■ Saved data entries ■
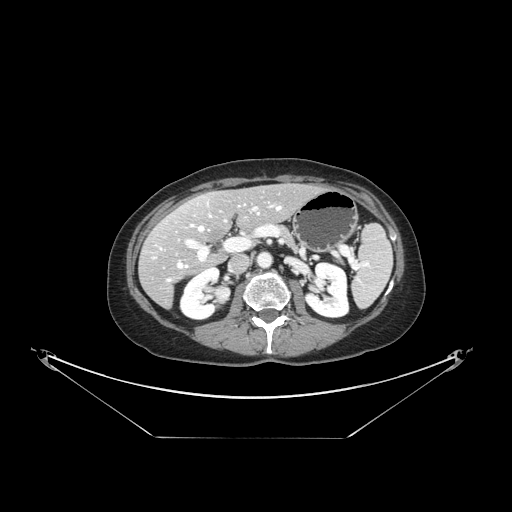
Contrast-enhanced abdominal CT, one axial slice; 120 kVp; intravenous contrast given; soft-tissue window (W 400 / L 40 HU); 512 × 512 image matrix, field of view 500 × 500 mm. Case-level facts recorded for this patient, not image findings: patient: female, age 54 years at operation; diagnosis: colorectal cancer liver metastases, imaged before liver resection; multiple liver metastases: no; largest metastasis: 1 cm; disease in both lobes: no.
Outlined on this slice (expert manual segmentation):
- hepatic veins: bounding box [x1, y1, x2, y2] px = [153, 203, 282, 281]
- liver: [140, 185, 318, 307]
- planned liver remnant (the part of the liver to remain after resection): [168, 184, 319, 243]
- portal vein (with intrahepatic branches): [185, 207, 260, 262]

■ Task brief ■
The copy you produce must hold all the records above exactly and none of their pictures.

■ Result of this task ■
Contrast-enhanced abdominal CT, one axial slice; 120 kVp; intravenous contrast given; soft-tissue window (W 400 / L 40 HU); 512 × 512 image matrix, field of view 500 × 500 mm. Case-level facts recorded for this patient, not image findings: patient: female, age 54 years at operation; diagnosis: colorectal cancer liver metastases, imaged before liver resection; multiple liver metastases: no; largest metastasis: 1 cm; disease in both lobes: no.
Outlined on this slice (expert manual segmentation):
- hepatic veins: bounding box [x1, y1, x2, y2] px = [153, 203, 282, 281]
- liver: [140, 185, 318, 307]
- planned liver remnant (the part of the liver to remain after resection): [168, 184, 319, 243]
- portal vein (with intrahepatic branches): [185, 207, 260, 262]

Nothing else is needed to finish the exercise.